In a world as yet unredeemed, this is a lesson worth taking from a book that, in this crucial sense, mirrors both its time and our own.

 

And that, in conclusion, brings me back to the ambiguous image of the youth in mi-parti raising an uncovered cup on the verso of folio 28.

As we’ve seen, his clothing marks him as a Gentile and/or a servant, but his action—holding an uncovered cup in preparation for the blessing and consumption of the second cup of wine at the seder—seems to contradict this by distinguishing him as a Jew. In truth, he is both and all of these things simultaneously. For this figure, too, which I regard as one of the most important in the entire iconography of the Lombard Haggadah, likewise straddles past and present.

Hovering over and throughout this beautiful book is a cognizance that the exile is not over, that Jews in early-15th-century Lombardy are not yet fully redeemed, that, in some sense, the moment of leaving Egypt with the residue of idolatry clinging to oneself has been unreasonably extended.

The owners and audience of the manuscript might, on the one hand, have indeed thought of themselves as erudite and worldly householders and patrons of beautiful works of art like this Haggadah—“wise sons,” all. But at the same time, they might well have felt oppressed by their people’s long experiences of enslavement and their own necessarily uncertain situation, and in this they could relate to the image of the man in split clothing who leaves Egypt with the stain of hesitancy on his body and in his conduct. Some of them might even have felt so spiritually downcast that they empathized with the “son who does not know how to ask” the right questions.

Nonetheless, they were confident enough as Jews to lift the goblet of sanctified wine and to testify that God would ultimately redeem them from their present, bearable exile just as their ancestors had been redeemed from their unbearable one. The ambiguous and ambivalent split-clothing image of the youth lifting the cup thus likewise confirms the foundational principle of this Haggadah’s very existence—the interweaving of the experience of freedom with the inescapable, still only partially free reality of Jews even as powerful and wealthy as the patrons who oversaw the manuscript’s creation.

In this perspective, it is no accident that the ritual act illustrated by the youth in mi-parti is the Blessing of Redemption that is recited over the second cup of wine: the blessing that thanks God for having “redeemed us, and redeemed our ancestors from Egypt, and brought us on this night to eat matzah and maror.”
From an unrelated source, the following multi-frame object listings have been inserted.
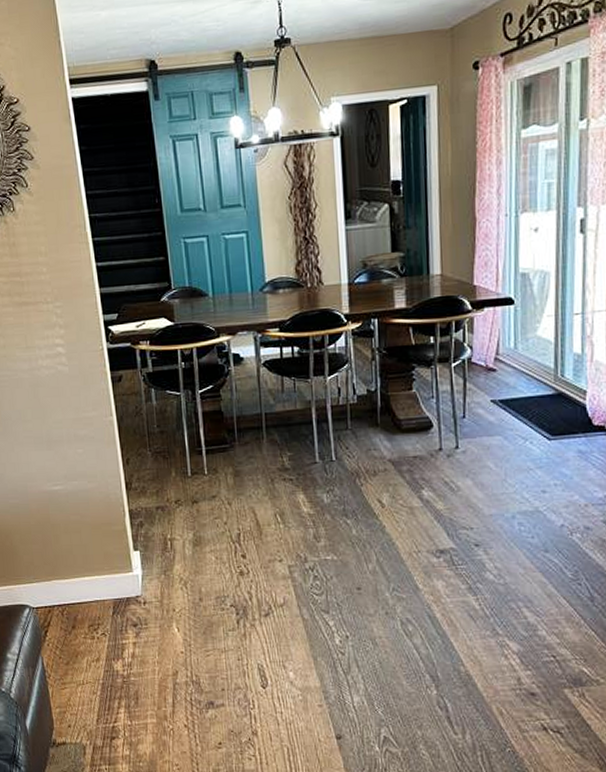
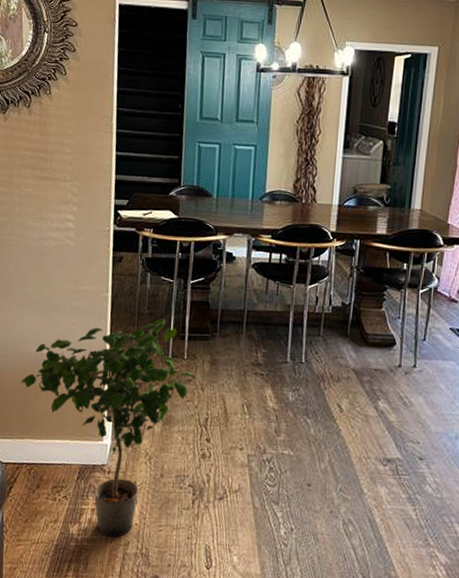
potted plant: none [38,435,222,669] -> present [22,318,197,538]

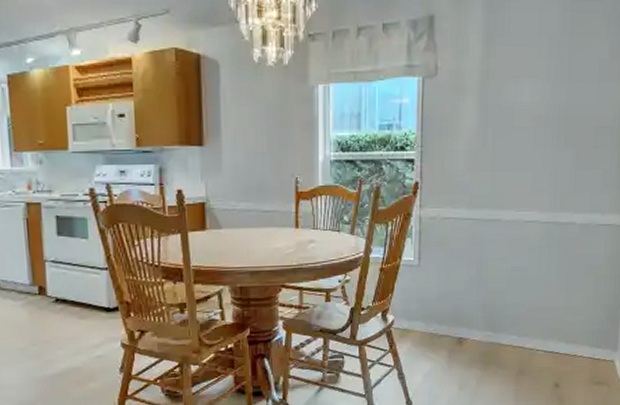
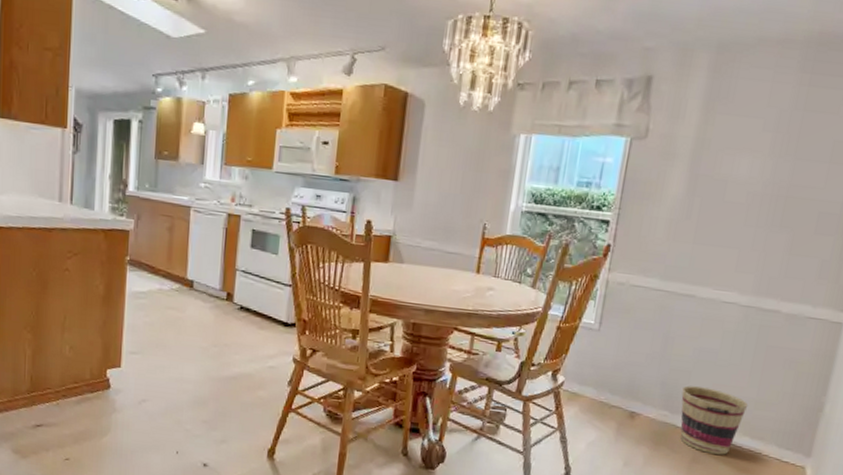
basket: none [501,303,560,364] -> present [680,385,749,455]

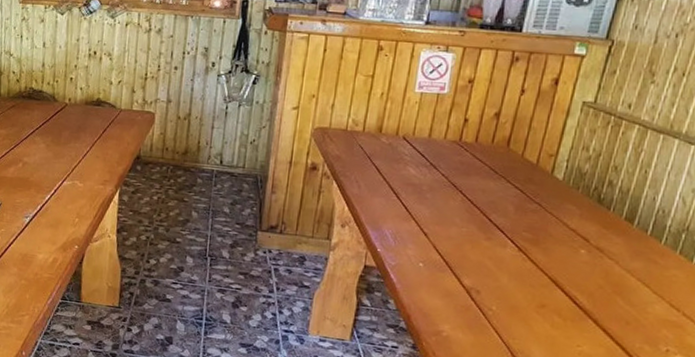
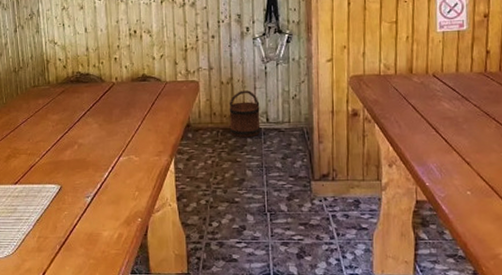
bucket: none [180,128,216,179] -> present [229,90,261,138]

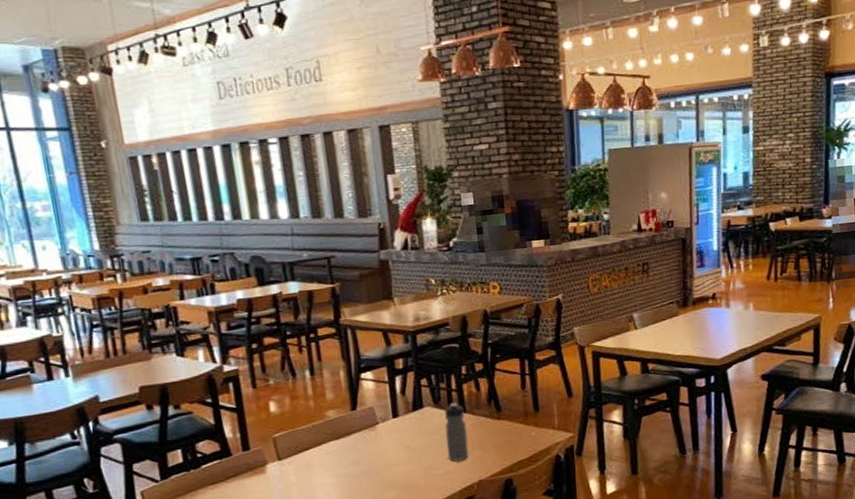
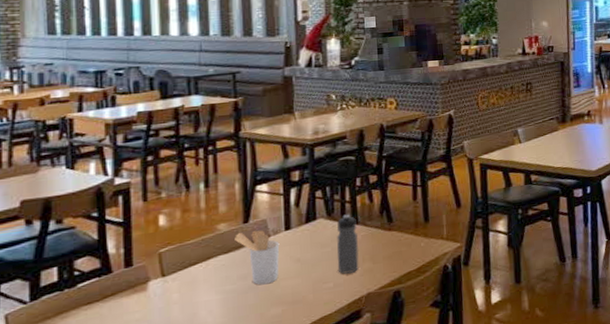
utensil holder: none [343,417,390,470] -> present [233,230,280,285]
Us and our ancestors. Together, as one. On Passover eve, the youngest child observes, “How different is this night from all other nights!” For Passover night is the night on which even the wealthy, reclining in luxury, consume the bread of poverty and the herbs of bitterness. And they do so in order to tell, in ancient words, a beloved story that they then retell, enrich, and augment with their own lived experience. In this precious manuscript, in fresh, new pictures, the ancient story is combined with a contemporary one, and the book containing these ancient words becomes at once a mirror of “this time”—ha-zman ha-zeh, in the rabbinic phrase—and all time.